Changing your drinking habits can be a gradual process and one that doesn’t have to lead to total abstinence.

“For many people eliminating alcohol does not fit in with their lifestyle,” writes Dr. Susan K. Boolbol, clinical director, Mount Sinai Health System Cancer Network, Chief, Division of Breast Surgery.

“I prefer to ask patients to decrease their alcohol intake. I find this is a more reasonable approach and works much better,” writes Dr. Boolbol in an email interview.
Dietitians who work with cancer patients can help.

“I generally advise patients to cut back to two glasses a week or less. If it’s a bottle a night, switch to a glass a night,” says Natalie Ledesma, registered dietitian, clinical nutrition specialist, Smith Integrative Oncology and senior dietitian, University of California, San Francisco Helen Diller Family Comprehensive Cancer Center, Calif.

You don’t need to pour a standard-size glass of wine to enjoy it.

“If you’re going to drink make the drink smaller. Maybe instead of 5 ounces, cut back to 3 ounces,” Bender says.

Be discriminating in what you drink.

“If you taste something and it’s not fantastic, don’t drink it,” Ledesma says.

At events where everyone is drinking start with a full glass of water or sparkling water before having that first glass of wine, beer or cocktail. Then before a second drink, have another glass of sparkling water, Ledesma says.

You’ll be hydrated and less likely to reach for another drink.

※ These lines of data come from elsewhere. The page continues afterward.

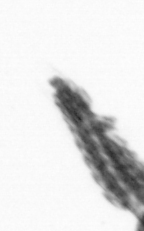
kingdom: Animalia
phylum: Annelida
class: Polychaeta
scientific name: Polychaeta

You can also plan ahead for special occasions.
Skip alcohol on six nights and toast the bride with Champagne on the seventh.

Although cancer experts focus on alcohol because it may be easier for patients to manage, you can take other steps as well to enhance your health.

Being obese was associated with breast cancer recurrence in Kwan’s study.

“For some individuals having one glass of wine may not be as big a factor as losing weight if you’re obese,” Ledesma says.

Bender, who advocates for a better diet, recommends you try to avoid weight gain and eat more vegetables and whole grains.

And don’t overlook the value of physical activity.

“Exercise offers all-around health benefits, including cardiovascular benefits as well as stress reduction. Get outside and take a walk or go for a hike. You can’t go wrong,” Kwan writes.